Science and Technology Daily News According to a medical paper published by the British journal Nature Communications, Korean scientists have discovered the mechanism behind chemotherapy-induced permanent hair loss. The researchers transplanted human hair follicles into mice and identified changes in hair follicle stem cells caused by chemotherapy -- a change that can cause permanent hair loss.

Chemotherapy is one of the most effective means of treating cancer at present, and it is also called the three major treatments for cancer together with surgery and radiotherapy. Chemotherapy is actually the abbreviation of chemical drug treatment, that is, the use of chemical drugs to kill cancer cells for therapeutic purposes. But one side effect of chemotherapy is that some drugs may cause hair loss. In theory, this hair loss should be reversible. As a world-renowned capsule manufacturer, we are also very concerned about this matter.

Like many adult stem cells, hair follicles maintain a pool of regenerative cells that are damaged by chemotherapy.
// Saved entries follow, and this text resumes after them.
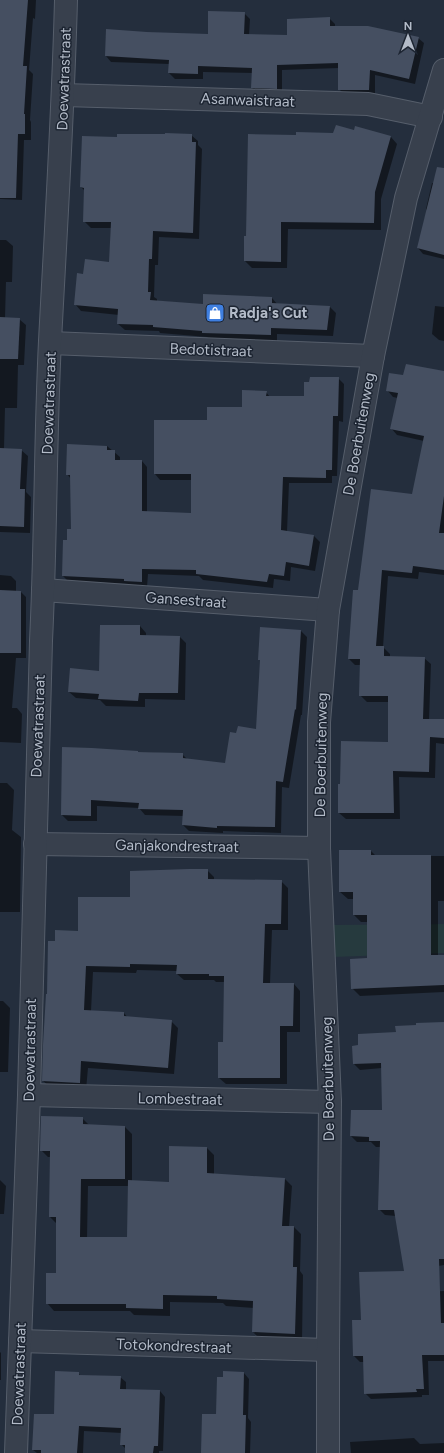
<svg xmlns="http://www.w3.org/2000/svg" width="444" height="1453" viewBox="0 0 444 1453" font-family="Figtree,sans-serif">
<rect width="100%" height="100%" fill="#242e3d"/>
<path fill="#263a3e" d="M444,924V953L333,957L331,925Z"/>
<g fill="#0007" fill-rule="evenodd">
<path d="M0,0H36L35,19L33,18L29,70L33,74L30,120L31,122V140H24L22,200L0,199Z"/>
<path d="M244,13L250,19L249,35L288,36L329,18L335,24V27L418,38L424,43L415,84L375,75V95H345L339,89V68L282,70V94L258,93L252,88L253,73L203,72V79H175L169,73V64L111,62L106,56L107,31L209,35Z"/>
<path d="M355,131L391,137L397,144L381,199V230L288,229L287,268H252L245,261L247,237L334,134Z"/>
<path d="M191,135L198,141V145L202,149L199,239L159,237L158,265H155L154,297L157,299V301L204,305L272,298L278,305L330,307L336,313L333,336L277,334V341L209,339L207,337L160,333L159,331L125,330L118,324L119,315L81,311L75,304L84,275L110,263L111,228H91L84,221L85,191L81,187L118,138Z"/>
<path d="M432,183L444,186V185V259L423,254L418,248L427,210L426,209Z"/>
<path d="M0,240H6L13,246L12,282H6L5,318L19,319L26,325L24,365H18L17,408H5L4,449L21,450L28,456L26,492L31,497L30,533L0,532Z"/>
<path d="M435,306L444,307V341L439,340L432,334Z"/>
<path d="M444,372V575L419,572L418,579L388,576L383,647L390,654V657L424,658L431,664L429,720H444V744L436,743L435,778L399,777L400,819H346L339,813L389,743V702H367L360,695L361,665H355L349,659L354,591H359L413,495L424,441L397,435L391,428L398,398L393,397L387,390L404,377Z"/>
<path d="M338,378L344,384L343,422L339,421L337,476H332V483H289L287,532L314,536L320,542L315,571L291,567L290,581L274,579L273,588L203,580L199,576L148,574L147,587H131L128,584L68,581L63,576L68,541L72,530L71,479L67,474L107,446L120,457V461H142L147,467V513L192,514V480H160L155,474L208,421L243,408L266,392L270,397H305Z"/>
<path d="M0,575L11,576L16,581V592H21L26,597V658H16L12,708H17L22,714L21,743L0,742Z"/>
<path d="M140,626L146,633V636H179L186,643L185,700L145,699V707L106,706L100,700L76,698L69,692L100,672Z"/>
<path d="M301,631L307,637L302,715H301L289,788L282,787L281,833L223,831V833L189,831L183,825L184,816L145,815L139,808L97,806V821H68L62,815L138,752L182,754L188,760L226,764L237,734L257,730L261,661L259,659Z"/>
<path d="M0,783H7L14,790L12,830L21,837L20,912H0Z"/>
<path d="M340,851H371L376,856H444V901H438V956H444V992L360,996L352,988L368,959V922H361L354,915V899H348L340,892Z"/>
<path d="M207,870L214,877V880L281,881L288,888V930H272L270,984H294L300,991V1032H287V1084H226L219,1078L224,1043L225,982H216L214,980H184L177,974V971L137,970L136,973L93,972L91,1011L124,1013L128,1018L171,1021L178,1028L174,1074L88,1068L86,1090L50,1087L43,1081L48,995L56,942L79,932L131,898Z"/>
<path d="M0,1001H3L10,1008L8,1072H0Z"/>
<path d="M444,1023V1265L410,1271L396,1216L385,1215L379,1209L381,1147H376L371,1142H357L351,1136L383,1111L382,1068L360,1070L354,1064L397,1033L417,1026Z"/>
<path d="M82,1118L90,1126L125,1127L132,1134V1182L170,1183L207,1148L214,1155V1175L285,1179L292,1186L289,1227H294L301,1234L300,1271L303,1275L302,1341L260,1339L253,1332L254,1308L226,1306L223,1303L170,1302V1316L134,1315L130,1311H54L47,1303L57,1274V1224L50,1217L51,1157H48L41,1150ZM88,1186H129L128,1238H87Z"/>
<path d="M0,1180L6,1186L4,1214H0Z"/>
<path d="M444,1291V1361H428L429,1395H422V1397L371,1399L365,1393L364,1362H360L354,1356L362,1321L361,1295Z"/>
<path d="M0,1352L1,1353V1380H0Z"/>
<path d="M78,1373L81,1376L120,1377L126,1382V1390L160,1391L165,1397L163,1451H159V1453H126V1449L121,1444L122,1433L84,1431L83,1453H37L33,1450L55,1415Z"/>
<path d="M244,1373L249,1379L248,1418L251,1422L250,1453H202L217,1415Z"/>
<path d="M414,1438L420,1444L444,1443V1453H351L350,1442Z"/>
</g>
<g fill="#454f61">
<path d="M0,0H28L23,66H27L24,114H25V134H18L16,198H0Z"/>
<path d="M208,11L245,12L244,34L287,35V19L330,17V26H368L419,37L409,79L370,70L369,90H338V63L277,65V89L251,88L252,68L198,66V74L168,73L169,60L105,56L106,29L147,32L208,34Z"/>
<path d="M336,125L354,130L355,126L391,136L375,192L374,223L281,222V262L244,261V236H246L248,134L296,135V132L333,133Z"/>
<path d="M165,133L192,134V142H196L193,233L153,231L152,259H149L148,292H151L150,300L203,304V294L272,297V303L330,306L327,330L271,328V335L202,333V331L153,327V325L117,324L118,309L74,305L77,273L83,274L85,259L109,262L111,222H83L84,188L80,187L82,136L117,137V134H165Z"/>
<path d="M437,167L444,168V255L417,248Z"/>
<path d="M0,317L20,318L18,359H0Z"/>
<path d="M406,364L444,371V496L439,533H444V570L413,566L412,573L382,570L376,646H384V656L425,657L423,719H444V738L430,737L429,772L393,771L394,813H338V784H340L341,741L388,742V696H359L360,659H348L353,590H358L371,489L412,494L424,436L390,429L398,393L386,391L389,373L403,375Z"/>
<path d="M310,377H339L338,416H333L332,470H326V478L283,477L281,530L314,535L309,566L286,562L284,576L269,574L267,582L196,574V570L142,569V582L124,581V579L62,576L63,540H67V529H71L70,475H66L67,444L107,446V450H115V460H142V511L191,513V474H154V420H207V407H242V390L267,391L266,396H304V382H309Z"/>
<path d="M0,448L22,449L20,489H25L24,527L0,526Z"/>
<path d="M0,590L21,591V653H0Z"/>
<path d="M100,625H140V635L180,636L178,693H139L138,701L98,699L99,694L68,692L70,668L99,671Z"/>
<path d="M260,627L301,630L296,710L295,709L283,782L276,781L275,827L217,826V828L182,825L183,810L138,809L139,803L91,800V816L61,815L62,747L92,748L138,751V752L183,753V758L225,763L230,732L236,733L238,726L256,729L260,660H258Z"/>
<path d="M339,850H371V855H431V955H444V985L351,989L350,959L367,958V915H353V892H339Z"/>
<path d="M189,869H208V879L282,880L281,924H265L263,983H294L293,1026H280V1078H218V1042H223L224,976H209V974H176L177,965L130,964V967L86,966L84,1010L124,1012V1016L172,1020L168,1068L81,1061L80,1083L42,1081L43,1045L46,994H47L48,941H55V930L78,931V897H130V871Z"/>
<path d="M444,1022V1259H439L441,1323H444V1355H422L424,1389H416L417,1392L364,1394L363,1356H353L352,1320H361L359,1272L404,1271L394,1210H378L380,1141H369V1137L350,1136L351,1110H382L381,1063L353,1064L352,1046L358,1045V1034L396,1032L395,1026L416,1025V1023Z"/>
<path d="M41,1116L83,1117V1124L125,1126V1179H81L80,1237H127L128,1180L169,1182V1146L207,1147V1173L285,1178L282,1226H294L293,1267H297L295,1334L252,1332L253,1301L217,1299V1296L163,1295V1309L126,1308V1304H46V1273H56V1217H49L50,1151H40Z"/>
<path d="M55,1371L79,1372V1375L121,1376L120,1389L160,1390L158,1446H154L153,1453H125V1445H120L121,1428L79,1426L77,1453H41V1450H32L34,1414H54Z"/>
<path d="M223,1371L244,1372L243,1415H246L245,1453H201L202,1414H216L217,1377H223Z"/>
</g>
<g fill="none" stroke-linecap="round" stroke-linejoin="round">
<g stroke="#565e6b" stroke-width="24">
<g id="minor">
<path d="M64,95L368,104L431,117"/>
<path d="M50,343L373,356"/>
<path d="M43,590L328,610"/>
<path d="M35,844L319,848"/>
<path d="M29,1095L330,1102"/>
<path d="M20,1341L328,1350"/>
<path d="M16,1453L29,1095L41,641C46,541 45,441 50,341C56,227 63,114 66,0"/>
<path d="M328,1453V1350L330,1102L319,848V722L328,610L373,356L406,198L444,70"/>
</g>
</g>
<use href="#minor" stroke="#38404d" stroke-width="22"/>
</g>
<defs>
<g id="shop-square" transform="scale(1)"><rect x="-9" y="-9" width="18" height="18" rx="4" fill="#3f7fe0" stroke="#1d2532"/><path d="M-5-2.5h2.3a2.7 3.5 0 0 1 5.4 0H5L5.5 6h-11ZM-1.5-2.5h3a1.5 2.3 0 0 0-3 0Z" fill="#fff"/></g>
</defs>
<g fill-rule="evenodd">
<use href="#shop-square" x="215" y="313"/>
</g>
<g text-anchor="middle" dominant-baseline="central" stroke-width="3" stroke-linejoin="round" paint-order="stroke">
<g font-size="15" fill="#b3bbc8" stroke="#1d2532">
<text transform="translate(64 79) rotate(-88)">Doewatrastraat</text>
<text transform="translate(248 100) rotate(2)">Asanwaistraat</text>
<text transform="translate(211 350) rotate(2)">Bedotistraat</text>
<text transform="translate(49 403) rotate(-88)">Doewatrastraat</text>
<text transform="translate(359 434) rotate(-80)">De Boerbuitenweg</text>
<text transform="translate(186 600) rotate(4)">Gansestraat</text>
<text transform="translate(38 726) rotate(-88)">Doewatrastraat</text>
<text transform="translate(321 755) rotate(-89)">De Boerbuitenweg</text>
<text transform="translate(177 846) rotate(1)">Ganjakondrestraat</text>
<text transform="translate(30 1050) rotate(-89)">Doewatrastraat</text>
<text transform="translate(328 1079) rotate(-91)">De Boerbuitenweg</text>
<text transform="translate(180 1099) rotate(1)">Lombestraat</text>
<text transform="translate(174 1346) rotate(2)">Totokondrestraat</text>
<text transform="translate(19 1374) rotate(-88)">Doewatrastraat</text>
</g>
<g font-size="15" font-weight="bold" fill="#b3bbc8" stroke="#1d2532" text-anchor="start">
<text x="229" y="313">Radja's Cut</text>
</g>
</g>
<g transform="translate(408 36)" stroke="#1d2532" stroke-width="3" paint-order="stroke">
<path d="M0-3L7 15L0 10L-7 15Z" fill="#b3bbc8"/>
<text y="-6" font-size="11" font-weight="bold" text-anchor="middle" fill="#b3bbc8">N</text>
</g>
</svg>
After hair loss due to chemotherapy, hair follicle stem cells can eventually recover and re-grow hair. However, it has been found that some chemotherapy causes loss of stem cell pool and causes permanent hair loss.

A research team at the Seoul National University School of Medicine in Korea transplanted human hair follicles into hairless mice to establish a chemotherapy-induced permanent hair loss model. Afterwards, the mice received a two-step chemotherapy regimen associated with permanent hair loss in humans. The researchers found that the first treatment caused cell proliferation, and the second treatment caused massive cell death, and the resulting stem cell depletion prevented hair regeneration. They provide evidence that cells are more sensitive to DNA damage when proliferating, which causes cell division problems that ultimately lead to cell death.